– Желтый и золотой, – в шутку ответил я.
Он предложил мне провести немного времени в его поместье в Лимпне, где я смог бы отдохнуть и побыть подальше от людей. К моему удивлению, портьеры в моей комнате были желто-золотистые.
Поместье было необыкновенно красивым, дом – обставлен в самом изысканном стиле. Для Филипа все это было нетрудно – он обладал великолепным вкусом. Я помню, как восхищался апартаментами, которые занимал в поместье. В них была электрическая плитка для подогрева супа, если я вдруг проголодаюсь ночью, а по утрам двое статных лакеев вкатывали в спальню целый кафетерий на колесах, и можно было выбрать американские хлопья, или рыбные котлеты, или бекон и яйца. Как-то раз я упомянул, что находясь здесь, в Европе, скучаю по пшеничным оладьям, и вот они были уже здесь, горячие, с маслом и кленовым сиропом. Это было как в сказке «Тысяча и одна ночь».
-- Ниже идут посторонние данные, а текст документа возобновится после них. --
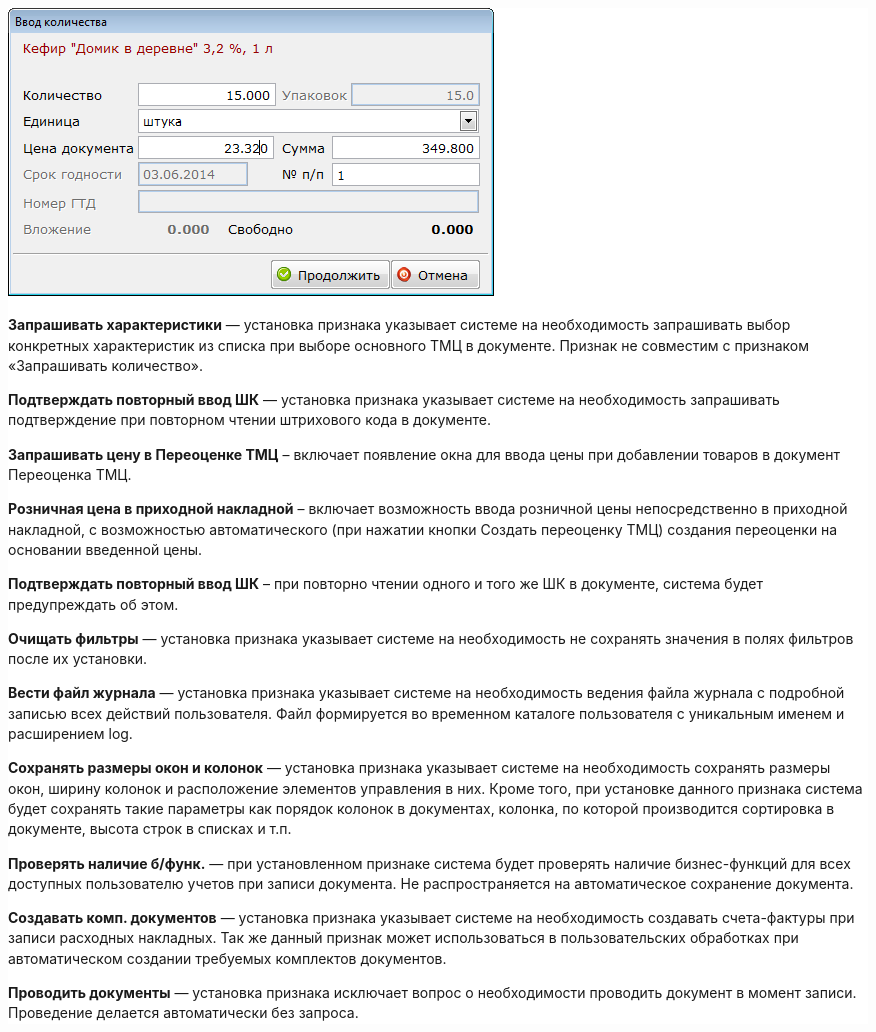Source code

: ![Изображение выглядит как текст Автоматически созданное описание](/images/admin-guide/settings/9f010e3a807c154cb20664c2d1d2d8f5.png)

**Запрашивать характеристики** — установка признака указывает системе на необходимость запрашивать выбор конкретных характеристик из списка при выборе основного ТМЦ в документе. Признак не совместим с признаком «Запрашивать количество».

**Подтверждать повторный ввод ШК** — установка признака указывает системе на необходимость запрашивать подтверждение при повторном чтении штрихового кода в документе.

**Запрашивать цену в Переоценке ТМЦ** – включает появление окна для ввода цены при добавлении товаров в документ Переоценка ТМЦ.

**Розничная цена в приходной накладной** – включает возможность ввода розничной цены непосредственно в приходной накладной, с возможностью автоматического (при нажатии кнопки Создать переоценку ТМЦ) создания переоценки на основании введенной цены.

**Подтверждать повторный ввод ШК** – при повторно чтении одного и того же ШК в документе, система будет предупреждать об этом.

**Очищать фильтры** — установка признака указывает системе на необходимость не сохранять значения в полях фильтров после их установки.

**Вести файл журнала** — установка признака указывает системе на необходимость ведения файла журнала с подробной записью всех действий пользователя. Файл формируется во временном каталоге пользователя с уникальным именем и расширением log.

**Сохранять размеры окон и колонок** — установка признака указывает системе на необходимость сохранять размеры окон, ширину колонок и расположение элементов управления в них. Кроме того, при установке данного признака система будет сохранять такие параметры как порядок колонок в документах, колонка, по которой производится сортировка в документе, высота строк в списках и т.п.

**Проверять наличие б/функ.** — при установленном признаке система будет проверять наличие бизнес-функций для всех доступных пользователю учетов при записи документа. Не распространяется на автоматическое сохранение документа.

**Создавать комп. документов** — установка признака указывает системе на необходимость создавать счета-фактуры при записи расходных накладных. Так же данный признак может использоваться в пользовательских обработках при автоматическом создании требуемых комплектов документов.

**Проводить документы** — установка признака исключает вопрос о необходимости проводить документ в момент записи. Проведение делается автоматически без запроса.
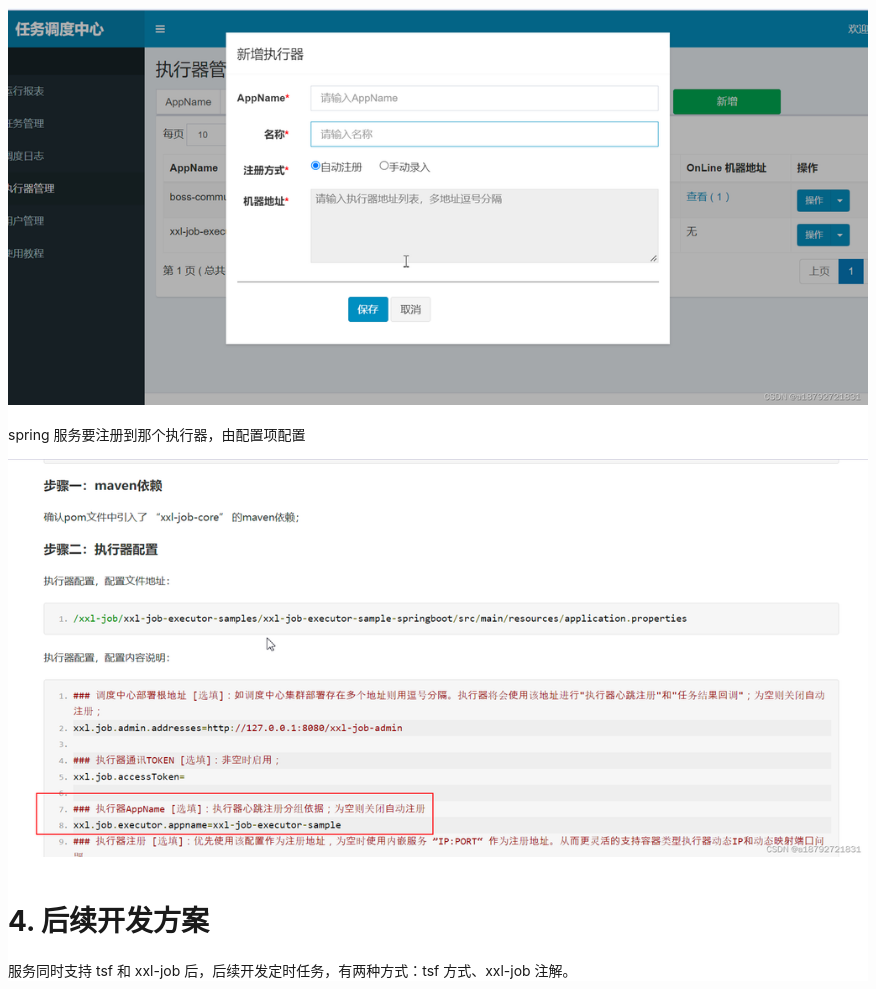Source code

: ![img_8.png](/images/posts/2022-10-24-tsf定时任务迁移到xxl-job/img_8.png)


spring 服务要注册到那个执行器，由配置项配置

![img_9.png](/images/posts/2022-10-24-tsf定时任务迁移到xxl-job/img_9.png)


# 4. 后续开发方案

服务同时支持 tsf 和 xxl-job 后，后续开发定时任务，有两种方式：tsf 方式、xxl-job 注解。
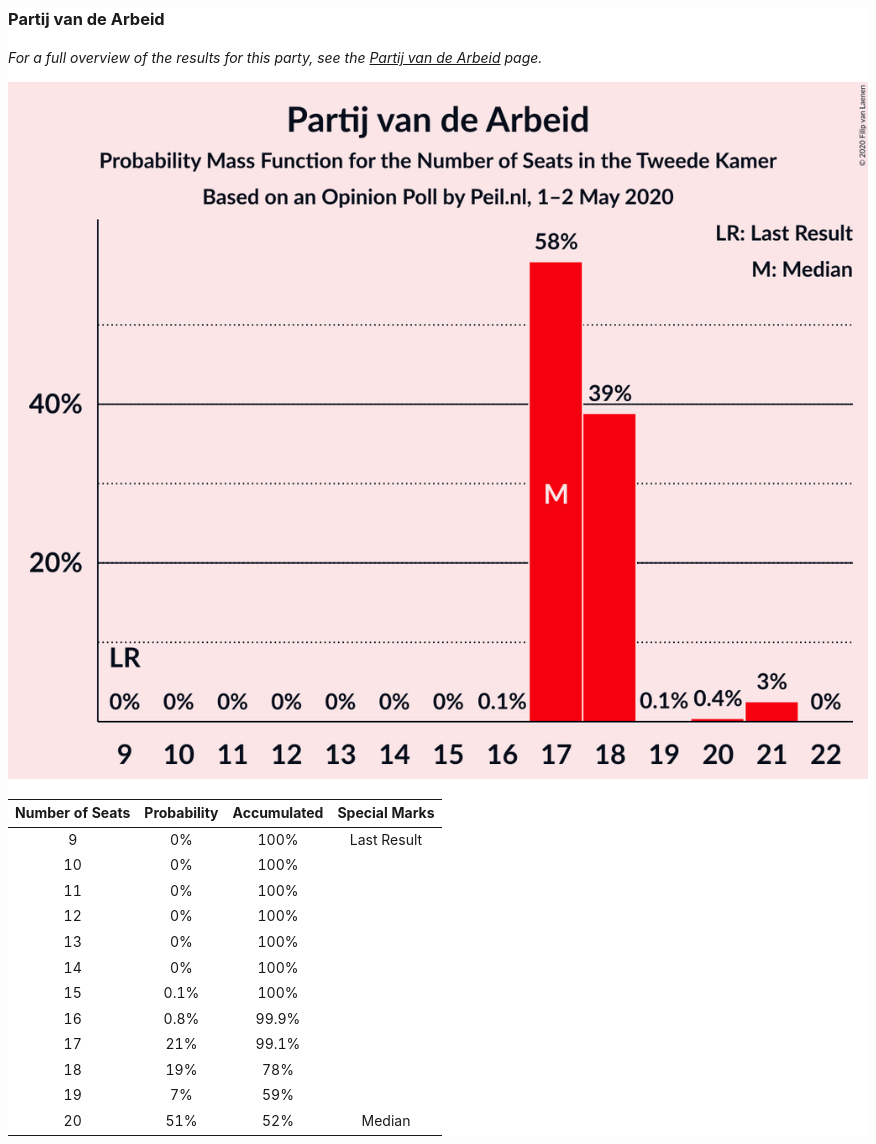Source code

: ### Partij van de Arbeid

*For a full overview of the results for this party, see the [Partij van de Arbeid](party-partijvandearbeid.html) page.*

![Graph with seats probability mass function not yet produced](2020-05-02-Peilnl-seats-pmf-partijvandearbeid.png "Seats Probability Mass Function")

| Number of Seats | Probability | Accumulated | Special Marks |
|:---------------:|:-----------:|:-----------:|:-------------:|
| 9 | 0% | 100% | Last Result |
| 10 | 0% | 100% |  |
| 11 | 0% | 100% |  |
| 12 | 0% | 100% |  |
| 13 | 0% | 100% |  |
| 14 | 0% | 100% |  |
| 15 | 0.1% | 100% |  |
| 16 | 0.8% | 99.9% |  |
| 17 | 21% | 99.1% |  |
| 18 | 19% | 78% |  |
| 19 | 7% | 59% |  |
| 20 | 51% | 52% | Median |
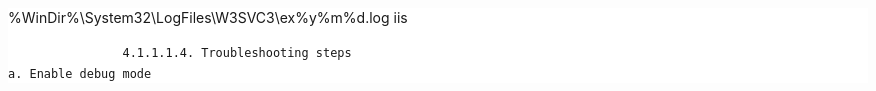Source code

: 





















































<localfile>
    <location>%WinDir%\System32\LogFiles\W3SVC3\ex%y%m%d.log</location>
    <log_format>iis</log_format>
</localfile>





















                    4.1.1.1.4. Troubleshooting steps
    a. Enable debug mode






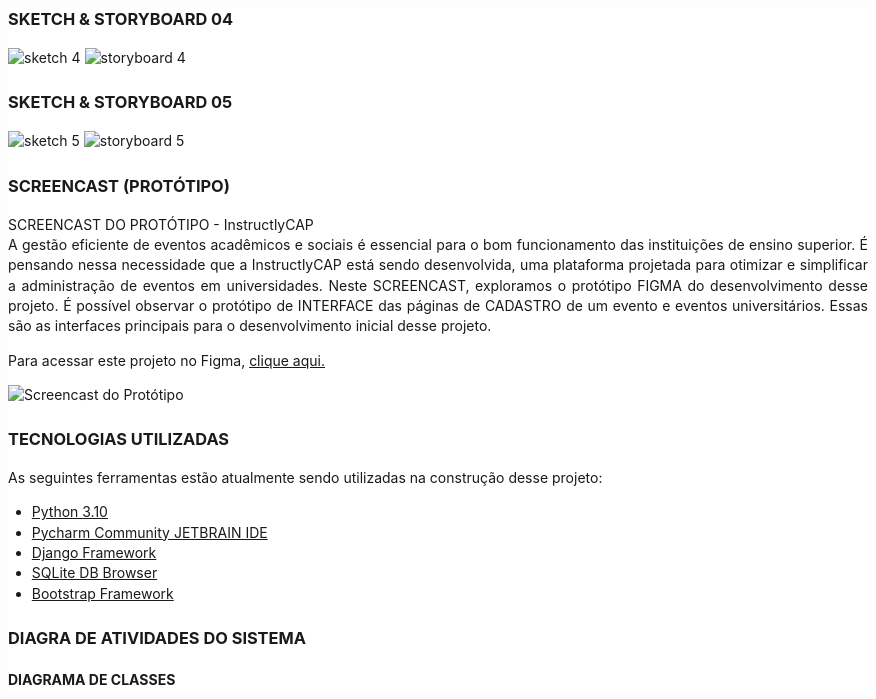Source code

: </div>

### SKETCH & STORYBOARD 04
<div style="display: inline-block;">
   <img src="static/images/sketche04.jpeg" alt="sketch 4" width="400">
   <img src="static/images/storyboard04.jpeg" alt="storyboard 4" width="400">
</div>

</div>

### SKETCH & STORYBOARD 05
<div style="display: inline-block;">
   
   <img src="static/images/sketch05.jpeg" alt="sketch 5" width="400">
   <img src="static/images/storyboard05.jpeg" alt="storyboard 5" width="400">
</div>

</div>

</p>


### SCREENCAST (PROTÓTIPO) 
<p align="justify">
SCREENCAST DO PROTÓTIPO - InstructlyCAP <BR>
A gestão eficiente de eventos acadêmicos e sociais é essencial para o bom funcionamento das instituições de ensino superior. É pensando nessa necessidade que a InstructlyCAP está sendo desenvolvida, uma plataforma projetada para otimizar e simplificar a administração de eventos em universidades. Neste SCREENCAST, exploramos o protótipo FIGMA do desenvolvimento desse projeto. É possível observar o protótipo de INTERFACE das páginas de CADASTRO de um evento e eventos universitários. Essas são as interfaces principais para o desenvolvimento inicial desse projeto. 
   
Para acessar este projeto no Figma, [clique aqui.](https://www.figma.com/proto/O2XD4ivdYnsiZH6sA1UrVT/A.D.S.-%7C-Project?node-id=5-81&t=igUQKOXjtAgmoqxz-1&starting-point-node-id=5%3A81)
</p>

<p align="left">
   <img src="static/video/SCREECAST_VIDEO(1).gif" alt="Screencast do Protótipo" width="800">
</p>

### TECNOLOGIAS UTILIZADAS
As seguintes ferramentas estão atualmente sendo utilizadas na construção desse projeto:

- [Python 3.10](https://www.python.org/downloads/)
- [Pycharm Community JETBRAIN IDE](https://www.jetbrains.com/pycharm/)
- [Django Framework](https://www.djangoproject.com/start/)
- [SQLite DB Browser](https://www.sqlite.org/)
- [Bootstrap Framework](https://getbootstrap.com/)

### DIAGRA DE ATIVIDADES DO SISTEMA
#### DIAGRAMA DE CLASSES
<p align="justify">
Сэр Филип руководил своим домашним хозяйством, постоянно держа одну руку в кармане своего сюртука – он перебирал жемчужины ожерелья, которое когда-то принадлежало его матери. Длина нитки составляла около метра, а каждая жемчужина была размером с ноготь большого пальца руки.
– Их нужно всегда носить с собой, чтобы они оставались живыми, – говорил он.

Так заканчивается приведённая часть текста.